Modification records
━━━━━━━━━━

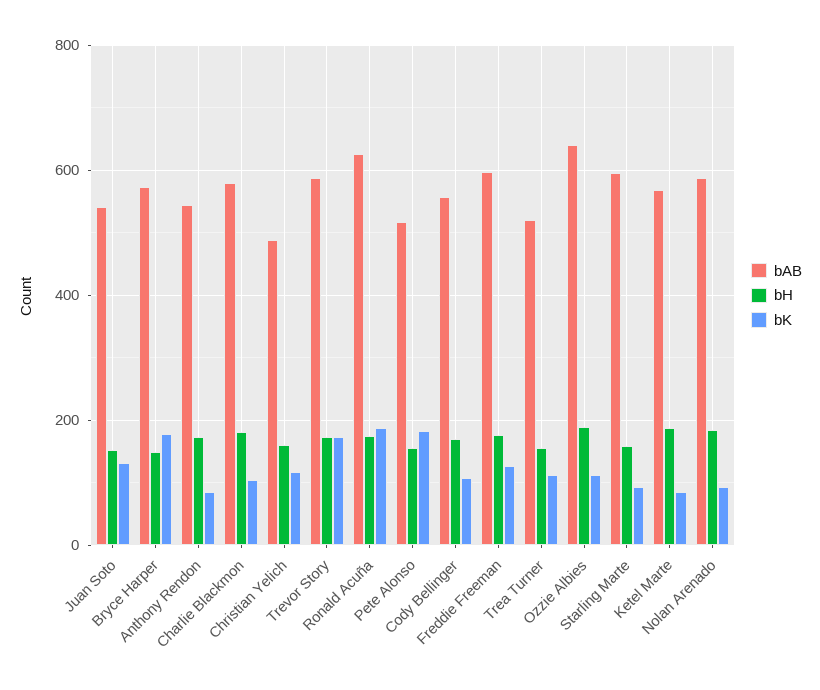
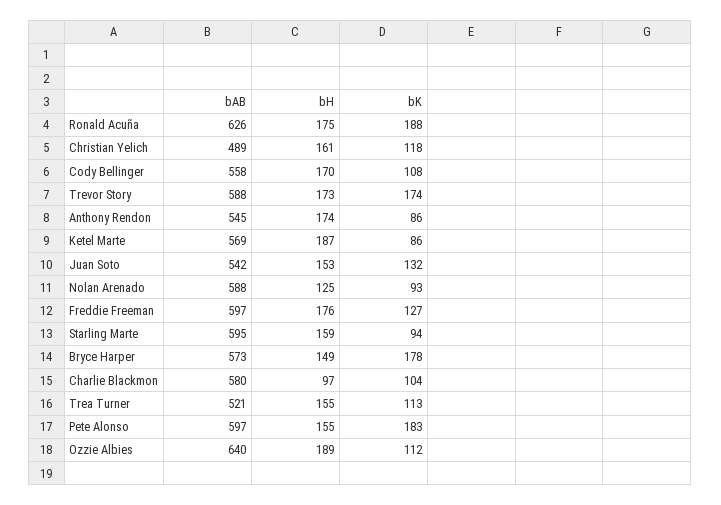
  {
    "bAB": {
      "Juan Soto": 542,
      "Bryce Harper": 573,
      "Anthony Rendon": 545,
      "Charlie Blackmon": 580,
      "Christian Yelich": 489,
      "Trevor Story": 588,
      "Ronald Acuña": 626,
-     "Pete Alonso": 520,
+     "Pete Alonso": 597,
      "Cody Bellinger": 558,
      "Freddie Freeman": 597,
      "Trea Turner": 521,
      "Ozzie Albies": 640,
      "Starling Marte": 595,
      "Ketel Marte": 569,
      "Nolan Arenado": 588
    },
    "bH": {
      "Juan Soto": 153,
      "Bryce Harper": 149,
      "Anthony Rendon": 174,
-     "Charlie Blackmon": 180,
+     "Charlie Blackmon": 97,
      "Christian Yelich": 161,
      "Trevor Story": 173,
      "Ronald Acuña": 175,
      "Pete Alonso": 155,
      "Cody Bellinger": 170,
      "Freddie Freeman": 176,
      "Trea Turner": 155,
      "Ozzie Albies": 189,
      "Starling Marte": 159,
      "Ketel Marte": 187,
-     "Nolan Arenado": 180
+     "Nolan Arenado": 125
    },
    "bK": {
      "Juan Soto": 132,
      "Bryce Harper": 178,
      "Anthony Rendon": 86,
      "Charlie Blackmon": 104,
      "Christian Yelich": 118,
      "Trevor Story": 174,
      "Ronald Acuña": 188,
      "Pete Alonso": 183,
      "Cody Bellinger": 108,
      "Freddie Freeman": 127,
      "Trea Turner": 113,
      "Ozzie Albies": 112,
      "Starling Marte": 94,
      "Ketel Marte": 86,
      "Nolan Arenado": 93
    }
  }

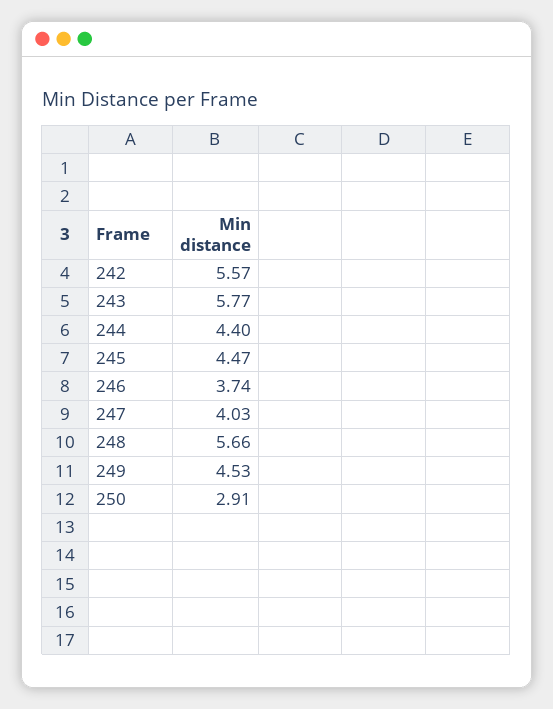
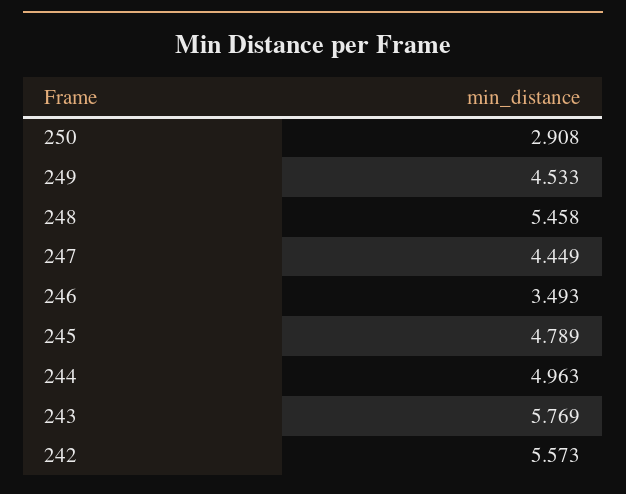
  {
    "242": 5.573,
    "243": 5.769,
-   "244": 4.4,
+   "244": 4.963,
-   "245": 4.47,
+   "245": 4.789,
-   "246": 3.74,
+   "246": 3.493,
-   "247": 4.03,
+   "247": 4.449,
-   "248": 5.66,
+   "248": 5.458,
    "249": 4.533,
    "250": 2.908
  }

━━━━━━━━━━

◆ **Aim of the exercise**
Every line above should be transcribed exactly, though no image should be carried over.

◆ **Solution to this task**
  {
    "bAB": {
      "Juan Soto": 542,
      "Bryce Harper": 573,
      "Anthony Rendon": 545,
      "Charlie Blackmon": 580,
      "Christian Yelich": 489,
      "Trevor Story": 588,
      "Ronald Acuña": 626,
-     "Pete Alonso": 520,
+     "Pete Alonso": 597,
      "Cody Bellinger": 558,
      "Freddie Freeman": 597,
      "Trea Turner": 521,
      "Ozzie Albies": 640,
      "Starling Marte": 595,
      "Ketel Marte": 569,
      "Nolan Arenado": 588
    },
    "bH": {
      "Juan Soto": 153,
      "Bryce Harper": 149,
      "Anthony Rendon": 174,
-     "Charlie Blackmon": 180,
+     "Charlie Blackmon": 97,
      "Christian Yelich": 161,
      "Trevor Story": 173,
      "Ronald Acuña": 175,
      "Pete Alonso": 155,
      "Cody Bellinger": 170,
      "Freddie Freeman": 176,
      "Trea Turner": 155,
      "Ozzie Albies": 189,
      "Starling Marte": 159,
      "Ketel Marte": 187,
-     "Nolan Arenado": 180
+     "Nolan Arenado": 125
    },
    "bK": {
      "Juan Soto": 132,
      "Bryce Harper": 178,
      "Anthony Rendon": 86,
      "Charlie Blackmon": 104,
      "Christian Yelich": 118,
      "Trevor Story": 174,
      "Ronald Acuña": 188,
      "Pete Alonso": 183,
      "Cody Bellinger": 108,
      "Freddie Freeman": 127,
      "Trea Turner": 113,
      "Ozzie Albies": 112,
      "Starling Marte": 94,
      "Ketel Marte": 86,
      "Nolan Arenado": 93
    }
  }

  {
    "242": 5.573,
    "243": 5.769,
-   "244": 4.4,
+   "244": 4.963,
-   "245": 4.47,
+   "245": 4.789,
-   "246": 3.74,
+   "246": 3.493,
-   "247": 4.03,
+   "247": 4.449,
-   "248": 5.66,
+   "248": 5.458,
    "249": 4.533,
    "250": 2.908
  }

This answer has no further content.